Freeman also would let Beijing annex democratic Taiwan. "My own view is that reunification would be very beneficial for all concerned," he told China's official state organ, the People's Daily. "It would remove the only potential cause of conflict between the U.S. and China."
That's his new boss's attitude, too. Blair once called Taiwan the "turd in the punch bowl" of U.S.-China relations.
"China's proposal for reunification would leave Taiwan's armed forces intact and continue to make them, rather than the People's Liberation Army, primarily responsible for Taiwan's defense," Freeman said. "The PLA would not garrison Taiwan.
"As I understand it," he added, "the Chinese proposal would allow Taiwan to continue to choose its own leaders through elections, and would not assign any government personnel to the island from the mainland. Taiwan's newly democratized political system would not be affected by reunification."
The Politburo could not have said it better. Truth is, the PLA has a stated goal of military and political hegemony in Asia. It's called the "Island Chain Strategy." Perhaps Freeman should read it.
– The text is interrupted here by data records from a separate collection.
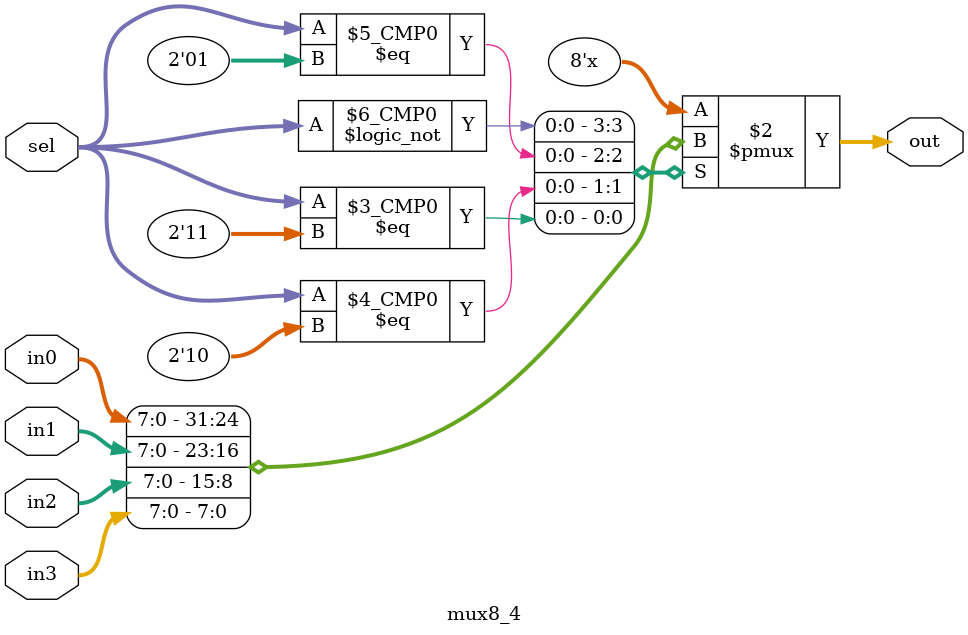
<source format=v>
module mux8_4(
	input [7:0] in0,
	input [7:0] in1,
	input [7:0] in2,
	input [7:0] in3,
	input [1:0] sel,
	output reg [7:0] out
);

always @(in0,in1,in2,in3,sel)
begin
	case(sel)
		2'b00: out <= in0;
		2'b01: out <= in1;
		2'b10: out <= in2;
		2'b11: out <= in3;
	endcase
end

endmodule

</source>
Both Freeman and Blair want to return to the Clinton administration's Chinese "engagement" policy. Freeman served as Clinton's assistant secretary of defense for international security affairs before leaving to lobby for China.
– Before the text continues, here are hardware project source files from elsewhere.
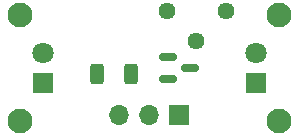
<source format=gbr>
%TF.GenerationSoftware,KiCad,Pcbnew,(6.0.4)*%
%TF.CreationDate,2024-08-12T15:42:03+08:00*%
%TF.ProjectId,laser tanks,6c617365-7220-4746-916e-6b732e6b6963,rev?*%
%TF.SameCoordinates,Original*%
%TF.FileFunction,Soldermask,Top*%
%TF.FilePolarity,Negative*%
%FSLAX46Y46*%
G04 Gerber Fmt 4.6, Leading zero omitted, Abs format (unit mm)*
G04 Created by KiCad (PCBNEW (6.0.4)) date 2024-08-12 15:42:03*
%MOMM*%
%LPD*%
G01*
G04 APERTURE LIST*
G04 Aperture macros list*
%AMRoundRect*
0 Rectangle with rounded corners*
0 $1 Rounding radius*
0 $2 $3 $4 $5 $6 $7 $8 $9 X,Y pos of 4 corners*
0 Add a 4 corners polygon primitive as box body*
4,1,4,$2,$3,$4,$5,$6,$7,$8,$9,$2,$3,0*
0 Add four circle primitives for the rounded corners*
1,1,$1+$1,$2,$3*
1,1,$1+$1,$4,$5*
1,1,$1+$1,$6,$7*
1,1,$1+$1,$8,$9*
0 Add four rect primitives between the rounded corners*
20,1,$1+$1,$2,$3,$4,$5,0*
20,1,$1+$1,$4,$5,$6,$7,0*
20,1,$1+$1,$6,$7,$8,$9,0*
20,1,$1+$1,$8,$9,$2,$3,0*%
G04 Aperture macros list end*
%ADD10C,2.100000*%
%ADD11C,1.440000*%
%ADD12RoundRect,0.150000X-0.587500X-0.150000X0.587500X-0.150000X0.587500X0.150000X-0.587500X0.150000X0*%
%ADD13R,1.800000X1.800000*%
%ADD14C,1.800000*%
%ADD15RoundRect,0.250000X-0.312500X-0.625000X0.312500X-0.625000X0.312500X0.625000X-0.312500X0.625000X0*%
%ADD16R,1.700000X1.700000*%
%ADD17O,1.700000X1.700000*%
G04 APERTURE END LIST*
D10*
%TO.C,REF\u002A\u002A*%
X104000000Y-112000000D03*
%TD*%
%TO.C,REF\u002A\u002A*%
X104000000Y-103000000D03*
%TD*%
%TO.C,REF\u002A\u002A*%
X126000000Y-103000000D03*
%TD*%
%TO.C,REF\u002A\u002A*%
X126000000Y-112000000D03*
%TD*%
D11*
%TO.C,RV1*%
X116475000Y-102675000D03*
X118975000Y-105175000D03*
X121475000Y-102675000D03*
%TD*%
D12*
%TO.C,Q3*%
X116562500Y-106550000D03*
X116562500Y-108450000D03*
X118437500Y-107500000D03*
%TD*%
D13*
%TO.C,Q2*%
X124000000Y-108770000D03*
D14*
X124000000Y-106230000D03*
%TD*%
D13*
%TO.C,Q1*%
X106000000Y-108770000D03*
D14*
X106000000Y-106230000D03*
%TD*%
D15*
%TO.C,R1*%
X110537500Y-108000000D03*
X113462500Y-108000000D03*
%TD*%
D16*
%TO.C,J1*%
X117500000Y-111500000D03*
D17*
X114960000Y-111500000D03*
X112420000Y-111500000D03*
%TD*%
M02*

</source>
It's no coincidence that a PLA general used him to deliver a thinly veiled threat to the White House over Taiwan, warning that the U.S. risks a Chinese nuclear strike if it intervenes in a conflict between China and Taiwan.
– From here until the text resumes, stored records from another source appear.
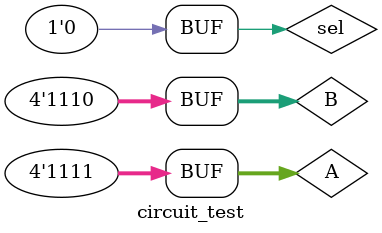
<source format=v>
module Quad_Mux2x1(input[3:0] A,B,input sel,en,output reg[3:0]out);
	always @(*)
		begin
			case(en)
				1'b0: if(sel) out=B; else out=A;
				1'b1: out=0;
			endcase
		end
endmodule

module BCD_7Segment_driver(input [3:0] bcd, output reg [6:0] segment);
    // Drive the segment output with the appropriate code for the input bcd
    always @(*) begin
        case(bcd)
            4'h0: segment = 7'b1111110;
            4'h1: segment = 7'b0110000;
            4'h2: segment = 7'b1101101;
            4'h3: segment = 7'b1111001;
            4'h4: segment = 7'b0110011;
            4'h5: segment = 7'b1011011;
            4'h6: segment = 7'b1011111;
            4'h7: segment = 7'b1110000;
            4'h8: segment = 7'b1111111;
            4'h9: segment = 7'b1111011;
            default: segment = 7'b0000000; // all segments off for invalid input
        endcase
    end
endmodule 

//active low decoder2*4 with enable
module Decoder2x4(input A1,B1,input en, output reg [3:0] out); 
	always @(*)
		begin
			//if enable 0 the decoder work
			if(~en)
				if(A1==0 & B1==0)
					out = 4'b0111;
				else if(A1==0 & B1==1)
					out = 4'b1011;
				else if(A1==1 & B1==0)
					out = 4'b1101;
				else if(A1==1 & B1==1)
					out =  4'b1110;
			//if the enable 1 the decoder does not work
			else
				out = 4'b1111;
		end
endmodule

module circuit(input [3:0]A,B,input sel,output[6:0]seg,output[3:0]Y);
	wire [3:0] w;
	Quad_Mux2x1 mux(A,B,sel,0,w);
	BCD_7Segment_driver bcd(w,seg);
	Decoder2x4 dec(sel,0,0,Y);
endmodule

module circuit_test;
	
	reg [3:0] A,B;
	reg sel;
	wire [6:0] seg;
	wire [3:0] Y;
	
	circuit c1(A,B,sel,seg,Y);
	
	initial
		begin
			A = 4'b0000;
    		B = 4'b0000;
    		sel=0;
			repeat(15)
			begin 
				#10ns sel=1'b1;
    			#10ns A= A+ 4'b0001; B= B+ 4'b0010;
    		    #10ns sel = 1'b0;
			end
		end

endmodule
</source>
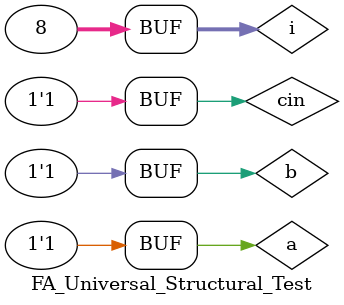
<source format=v>
`timescale 1ns / 1ps


module FA_Universal_Structural_Test;

	// Inputs
	reg a;
	reg b;
	reg cin;

	// Outputs
	wire cout;
	wire s;
	
	integer i;

	// Instantiate the Unit Under Test (UUT)
	FA_Universal_Structural uut (
		.a(a), 
		.b(b), 
		.cin(cin), 
		.cout(cout), 
		.s(s)
	);

	initial begin
		// Initialize Inputs
		a = 0;
		b = 0;
		cin = 0;

		// Wait 100 ns for global reset to finish
		//#100;
        
		// Add stimulus here
		
		for (i = 0; i < 8; i = i + 1)
				#10 {a, b, cin} = i;

	end
      
endmodule


</source>
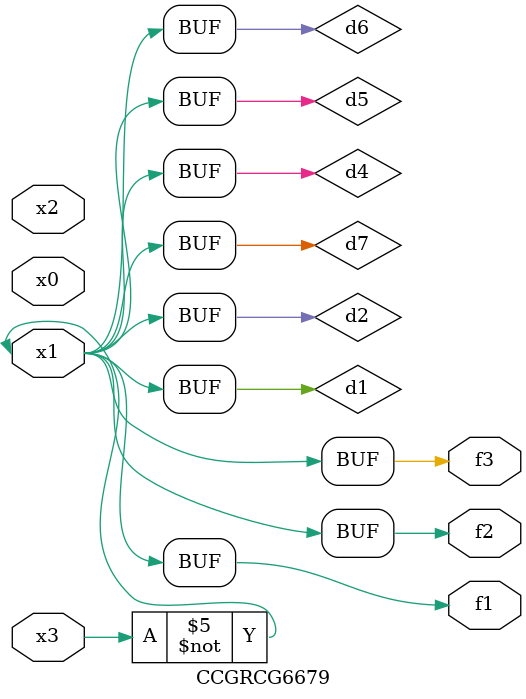
<source format=v>
module CCGRCG6679(
	input x0, x1, x2, x3,
	output f1, f2, f3
);

	wire d1, d2, d3, d4, d5, d6, d7;

	not (d1, x3);
	buf (d2, x1);
	xnor (d3, d1, d2);
	nor (d4, d1);
	buf (d5, d1, d2);
	buf (d6, d4, d5);
	nand (d7, d4);
	assign f1 = d6;
	assign f2 = d7;
	assign f3 = d6;
endmodule

</source>
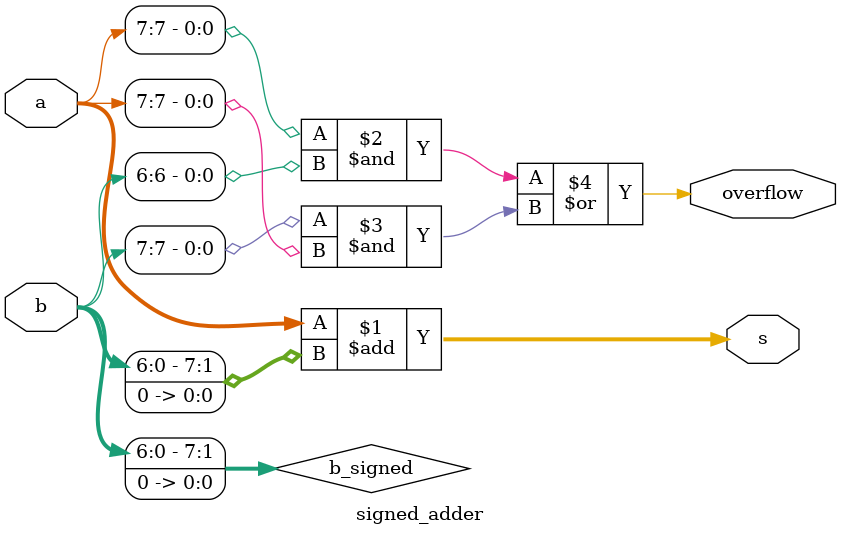
<source format=v>

module signed_adder(input [7:0] a,
    input [7:0] b,
    output [7:0] s,
    output overflow
); 

// The numbers a and b are added to the output s. 
// assign the occurence of the signed overflow of a and b to the output overflow.
// a signed overflow occurs if the most significant bits of a and b are low and the most significant bit of s is high
// a signed overflow may also occur if the most significant bits of a and b are high and the most significant bit of s is low


wire signed [7:0] b_signed = {b[6:0],1'b0}; // b is treated as a signed number

assign s = a + b_signed; // a and b are added, resulting in a signed sum

assign overflow = (a[7] & b_signed[7]) | (b[7] & a[7]); // the carry out is the overflow

endmodule

</source>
Freeman also apologized for Beijing's clumsy influence-buying during the 1996 Clinton-Gore campaign, arguing that it was simply trying to compete with the Taiwan lobby.
Blair says the country is fortunate to have Freeman contributing his "remarkable skills toward further strengthening the intelligence community's analytical process."
We're just not sure how pandering to foreign dictators is a worthy analytical skill.